Perim_m: [numeric] Perimeter of polygon; meters.
Sources:
[1] Bonis, S., Bohnenberger, O.H., Dengo, G. (1970) Instituto Geográfico Nacional (Guatemala). Mapa geológico de la República de Guatemala. and Upie-Maga, & Maga-Bid. (2001). Mapa Fisiográfico-Geomorfológico de la República de Guatemala, a escala 1:250,000 - Memoria Técnica-. Ministerio de Agricultura, Ganadería y Alimentación y Programa de Emergencia por Desastres Naturales, Ciudad de Guatemala, Guatemala.
[2] Bawiec, W.J. (1998) Geology, geochemistry, geophysics, mineral occurrences, and mineral resource assessment for the commonwealth of Puerto Rico. U.S. Geological Survey, Reston, VA, USA. https://doi.org/10.3133/ofr9838, https://mrdata.usgs.gov/geology/pr/
[3] Schruben, Paul G. (1997) Geology and resource assessment of Costa Rica at 1:500,000 scale; a digital representation of maps of the U.S. Geological Survey's 1987 Folio I-1865. Digital Data Series DDS-19-R. U.S. Geological Survey, Reston VA, USA. https://doi.org/10.3133/ds19, https://mrdata.usgs.gov/dds-19/.
[4] Mollat, H., Wagner, B. M., Cepek, P., & Weiss, W. (2004). Mapa Geológico de la República Dominicana 1:250.000. Texto Explicativo. Stuttgart: E. Schweizerbart’sche Verlagsbuchhandiung.
[5] Gómez, J., Schobbenhaus, C. & Montes, N.E., compilers. (2019) Geological Map of South America 2019. Scale 1:5 000 000. Commission for the Geological Map of the World (CGMW), Colombian Geological Survey, and Geological Survey of Brazil. Paris. https://doi.org/10.32685/10.143.2019.929
[6] Garrity, C.P. and Hackley, P.C. (2006) Geologic_units 1.0. Digital Data. Data Series 199, U.S. Geological Survey, Reston, VA, USA. http://pubs.usgs.gov/ds/2006/199.
[7] Garea, E., Martín, G., Estrada, R. & Gerhartz, J.L. 2003. Mapa Geológico de Cuba. Escala 1: 100 000. Centro de Programas y Proyectos Priorizados. Ministerio de Ciencia, Tecnología y Medio Ambiente. La Habana, Cuba.
[8] The National Soil Database [NSDB]. Available online at http://sis.agr.gc.ca/cansis/nsdb/index.html
[9] U.S. General Soil Map (STATSGO2) CONUS. Soil Survey Staff, Natural Resources Conservation Service, United States Department of Agriculture.
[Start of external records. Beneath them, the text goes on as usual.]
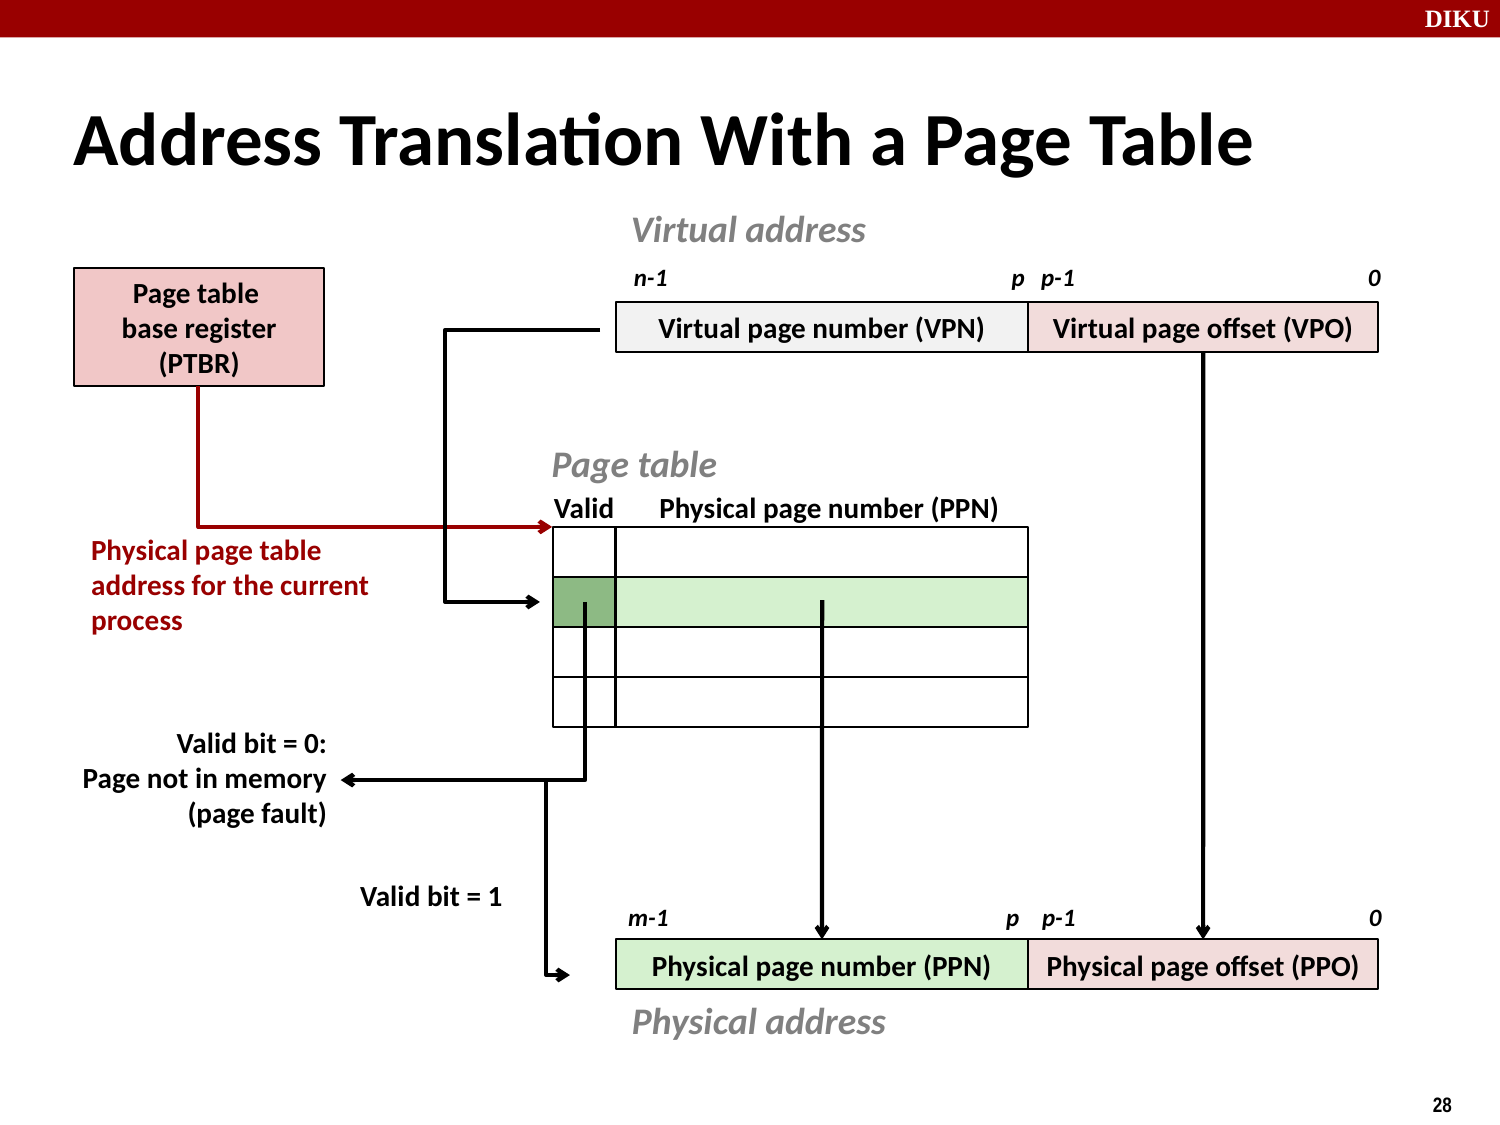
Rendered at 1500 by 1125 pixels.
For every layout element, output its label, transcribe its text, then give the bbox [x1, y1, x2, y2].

text_box Page table [536, 433, 750, 493]
text_box Virtual address [616, 198, 882, 258]
text_box [553, 576, 1028, 626]
text_box p [996, 254, 1040, 300]
text_box Physical address [617, 989, 902, 1050]
text_box Valid bit = 1 [344, 870, 518, 920]
text_box Valid [539, 493, 630, 532]
text_box m-1 [613, 894, 684, 939]
text_box Address Translation With a Page Table [58, 72, 1304, 198]
text_box Physical page number (PPN) [644, 482, 1014, 533]
text_box 0 [1354, 894, 1397, 939]
text_box Physical page offset (PPO) [1028, 939, 1378, 990]
text_box Page table base register (PTBR) [74, 267, 325, 386]
text_box p-1 [1040, 254, 1090, 300]
text_box Physical page table address for the current process [76, 524, 385, 644]
text_box Virtual page number (VPN) [615, 301, 1028, 352]
text_box Valid bit = 0: Page not in memory (page fault) [67, 717, 342, 837]
text_box 0 [1353, 254, 1396, 300]
text_box p [991, 894, 1035, 939]
text_box n-1 [618, 254, 683, 300]
text_box Physical page number (PPN) [615, 939, 1028, 990]
text_box Virtual page offset (VPO) [1028, 301, 1378, 352]
text_box p-1 [1035, 894, 1091, 939]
Web Soil Survey. Available online at http://websoilsurvey.nrcs.usda.gov.
[10] Cartografía Geológica de la República Mexicana escala 1:250,000. Continúo Nacional de Geología de la República Mexicana escala 1:250,000. Servicio Geológico Mexicano. 2017. Available online at https://datos.gob.mx/busca/dataset/cartografia-geologica-de-la-republica-mexicana-escala-1-250000
Usage Notes: Both source [5] and source [6] contain data on the location of ultramafic soils in Venezuela. They are partly, but not completely overlapping and there are different spatial resolutions; Source [5] has coarser spatial resolution and does not contain several small polygons present in [6].
Funding Information: This material is based upon work supported by the National Science Foundation under Grant No. NSF MSB-ECA #1833358 and NSF CAREER #2042453 to CMH.
Acknowledgements: We are grateful to Jon Walters for help building the geospatial database and documentation. We would also like to thank José Ramón Martínez Batlle for help accessing the geological map of the Dominican Republic.
The neotropical portion of this dataset accompanies the article: https://doi.org/10.1007/s12229-022-09278-2
Methods
The data are derived from ten geospatial datasets. Original datasets were subset to include only ultramafic areas, datasets were assigned a common projection (WGS84), attribute tables were reconciled to a common set of fields, and the datasets were combined.